Birkaç hafta önce AK Parti-Cemaat kavgasının faydalarını
yazmıştım. Bu kavganın bir de hepimizi derinden etkileyen ağır bir
sonucu var.
Tamam, bu kavga değer verdiğimiz insanların gerçek yüzünü,
karakterini göstermesi açısında çok önemli. Fakat tamir edilmesi
yıllar alacak büyük de bir zarar verdi.
Kemalistler Türkiye’nin yükselişine esaslı bir katkı
sunamadılar. Benimsedikleri çizgide ülkeyi değerli, yaşanabilir bir
düzleme taşıyamadılar.
Sonra solcular, sağcılar… Hiç biri Türkiye’yi esaslı bir ülke
haline getiremedi.
Kim ne derse desin, dindarlar, Türkiye’nin tek ve son umudu
konumundaydı.
Diğerleri ya denenmiş ya da iddialarını kaybetmişti.
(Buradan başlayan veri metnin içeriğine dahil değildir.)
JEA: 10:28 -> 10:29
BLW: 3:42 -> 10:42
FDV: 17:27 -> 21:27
Derken, AK Parti, yani dindarlar iktidar oldu. Kabul etmek
lazım ki, ilk yıllarda dost-muhalif herkes, bazı endişelerle
beraber “Galiba bu sefer olacak”
düşüncesindeydi.
Özgüven yavaş yavaş yükselmeye başlamıştı. Beyin göçünün tersine
döndüğü yazılıp çiziliyordu.
Yaşça büyük olanlar gidişata biraz şüpheyle yaklaşıyorlardı, ama
en azından yeni nesil, geleceğe dair bir umut taşır oluşmuştu.
Fakat gündemi dolduran yolsuzluk skandallarından, AK Parti –
Cemaat çatışmasından sonra; karşılaştığım herkes “İmkanım
olsa bu ülkede 2 dakika durmam” diyor.
Bu kavga sonunda, insanlar yabancı bir ülkede yaşamayı kendi
vatanlarında yaşamaya tercih eder hale geldiler.
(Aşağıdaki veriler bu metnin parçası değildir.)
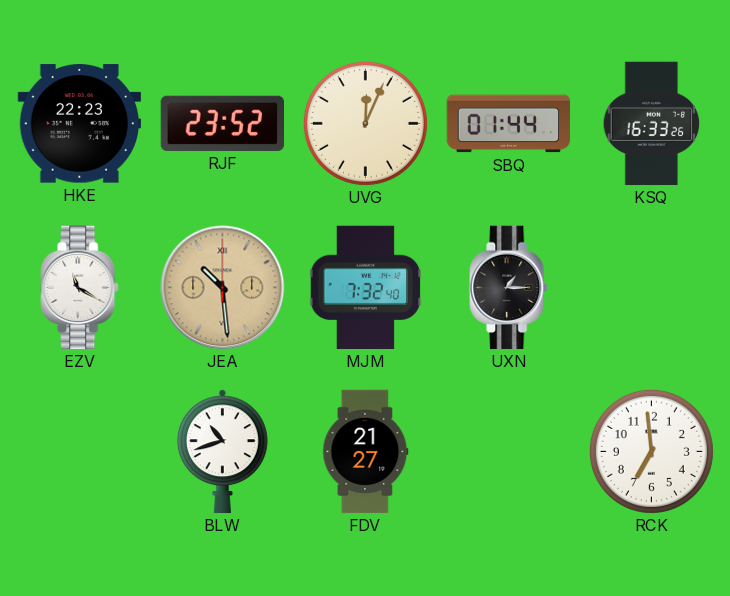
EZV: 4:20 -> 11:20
Yolsuzluk iddialarının karşılıksız kalması,
adaletsizliğin pekişmesi, toplumun olup bitene duyarsızlığı, devlet
ciddiyetiyle bağdaşmayan yaklaşımlar, kanaat önderlerinin değerleri
değil kişileri savunması, hatta sözü dinlenir bir kanaat önderinin
bile kalmaması…
Tüm bunlar bir neslin umudunu kırdı. Bir kuşağı daha heba
etti.
İnsanların bu ülkeyle olan bağını kopardı.
Türkiye’yi vatan olarak görmelerini sağlayan o aidiyet duygusunu
öldürdü.
Gençler için Türkiye’yi yaşanabilir bir ülke olmaktan çıkardı.
Umutlarını paramparça etti.
Değerlerin bu kadar hoyratça harcanması, insanları kendi evinde
kiracı, hapis, hatta rehine psikolojisine soktu.
Ahlakın, dürüstlüğün, adaletin, dostluğun, başkasına güvenmenin
bu ülkede işe yaramaz değerler olduğu algısının pekişmesine sebep
oldu.
“Başa kim gelirse gelsin, bu ülke düzelmez”
yargısını haklı çıkardı ve kalıcı hale getirdi.
“Gelen herkes yolsuzluk yapacak, hukuku katledecek,
ülkeyi düşünmeyecek, milleti umursamayacak” düşüncesi
kökleşti.
Birbirimize olan güvenimizi yitirdik. Birliğimizi sağlayan
değerler, bu kavgada tümüyle harcandı.
Hepsi bu kadar değil. Mevcut kavga; dini, yeni nesiller nezdinde
değersiz hale getirdi.
Dine olan saygıyı bitirdi.
Kimse artık inancın insana değer kattığı, ahlaki bir disiplin
sağladığı görüşüne itibar etmez.
AK Parti iktidara geldiğinde 8-10 yaşında olan çocuklar şimdi
20-22 yaşında.
İşte bu gençleri kaybettik.
Bu kavganın, uzun yıllar izi silinmeyecek travmatik sonuçları
var. Ve bunlar kimsenin umurunda değil gibi görünüyor.
Şimdi kalkmış diyorlar ki “Göreceksiniz AK Parti seçimde
yüzde 45 oy alacak”
İnsanların ruhu öldü. Heyecanı kayboldu. Yaşam sevinci
ellerinden alındı.
Bu ülkede yaşamak için bir neden kalmadı. Hangi ortak
değer burayı bize huzurlu bir yuva haline getirecek?
Bundan sonra Yüzde 80 oy alsanız ne olacak ki?
Bu değerlerin kaybolmasına ve yayılan umutsuzluğa mı üzülelim,
yoksa bu umutsuzluğu dert etmeyen yöneticilerin varlığına mı?